**Passage for review:**
──────

I applaud the release of this ( http://lab.msdn.microsoft.com/express/default.aspx ) product line. It was desperately needed. I see pricing hasn't been decided yet, but most here are throwing around a 50$ figure. Let us hope that is a mistake.

Clearly the goal of a line such as this one is not to bring in direct profits from sales, but to foster the dev. community, and indirectly sell more platform products by having more apps that run on them, right? While some might argue, what are you complaining about? If you can't even afford 50$ ...

But that is not the point. The problem is that the moment it costs anything, there are huge barriers to acquisition and adoption for many scenarios. Anything that requires purchase orders has a major disadvantages to anything that does not. Furthermore, it gives ABM zealots another point of obstruction (and believe me, speaking from experience, they will take advantage of any opportunity to sabotage trials of these products. Sad? Tell me about it).

Come on MS, do the right thing: keep the final release a free download and include it on every Windows and Office CD. Make sure every Web Hoster can have SQL Server express in the base package.

Just me (Sir to you)
Wednesday, June 30, 2004

Looks like that's a pretty good way to get a beta of Yukon, if you haven't already got one.

Steve Jones (UK)
Wednesday, June 30, 2004

What is the point of the pictures above the products? Am I supposed to choose which one to buy based on whom I'd like to sleep with or something? I don't want to learn C#!


Wednesday, June 30, 2004

Yes, Microsoft, Just Me (Sir to us) is right. I hope you haven't got the MBA's running this. Any price destroys the benefit. Developers are your friends and you need to remove barriers ASAP.


Wednesday, June 30, 2004

Sir is spot on as usual.

The competition is Java, where SDK and Eclipse are available for free download: even for commercial use.

Ged Byrne
Wednesday, June 30, 2004

I agree that the reach of the initiative would be greater if they decided to release it free. At the base of the pyramid, anything is significant.
But, they still have to sell the other tools, and the free option would eat a bit more of their revenue, perhaps by making it harder to sell.

──────

**Dataset extract:**

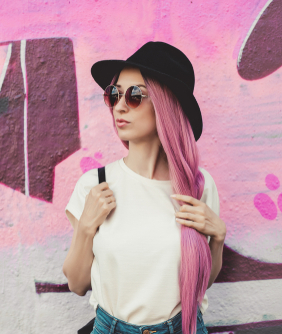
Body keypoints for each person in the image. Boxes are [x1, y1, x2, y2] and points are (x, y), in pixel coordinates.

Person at [62, 42, 226, 334]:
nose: (120, 105)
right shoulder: (95, 184)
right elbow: (77, 285)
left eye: (135, 95)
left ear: (167, 104)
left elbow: (201, 283)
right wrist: (86, 227)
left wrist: (217, 238)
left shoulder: (198, 187)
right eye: (114, 94)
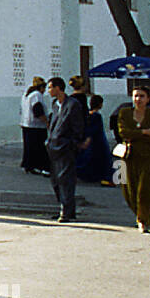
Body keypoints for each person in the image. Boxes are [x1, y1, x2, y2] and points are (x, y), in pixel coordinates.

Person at [117, 85, 150, 232]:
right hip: (128, 156)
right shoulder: (124, 113)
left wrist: (137, 134)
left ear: (148, 99)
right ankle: (138, 212)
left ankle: (143, 219)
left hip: (149, 155)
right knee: (128, 188)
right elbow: (123, 132)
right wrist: (144, 132)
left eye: (142, 96)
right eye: (136, 96)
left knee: (146, 189)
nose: (138, 99)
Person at [45, 76, 86, 222]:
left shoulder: (72, 104)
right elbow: (53, 123)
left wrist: (72, 143)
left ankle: (67, 211)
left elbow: (78, 126)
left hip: (65, 147)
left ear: (58, 88)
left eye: (50, 87)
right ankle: (64, 207)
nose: (48, 91)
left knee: (66, 180)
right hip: (53, 147)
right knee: (55, 180)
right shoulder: (55, 104)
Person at [77, 94, 113, 186]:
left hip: (93, 140)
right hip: (98, 140)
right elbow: (94, 129)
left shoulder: (88, 114)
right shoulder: (96, 116)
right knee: (103, 159)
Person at [19, 76, 50, 175]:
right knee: (39, 147)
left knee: (29, 146)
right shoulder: (37, 95)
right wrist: (47, 122)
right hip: (36, 125)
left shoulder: (26, 95)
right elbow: (38, 110)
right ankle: (40, 166)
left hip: (26, 124)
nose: (44, 91)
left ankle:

──────

**Task goal:** Please write out the Express forum thread again, beginning at "Looks like that's" and stopping after "to learn C#!", and swap in "illustrations" wherever "pictures" appears.

**Your solution:**
Looks like that's a pretty good way to get a beta of Yukon, if you haven't already got one.

Steve Jones (UK)
Wednesday, June 30, 2004

What is the point of the illustrations above the products? Am I supposed to choose which one to buy based on whom I'd like to sleep with or something? I don't want to learn C#!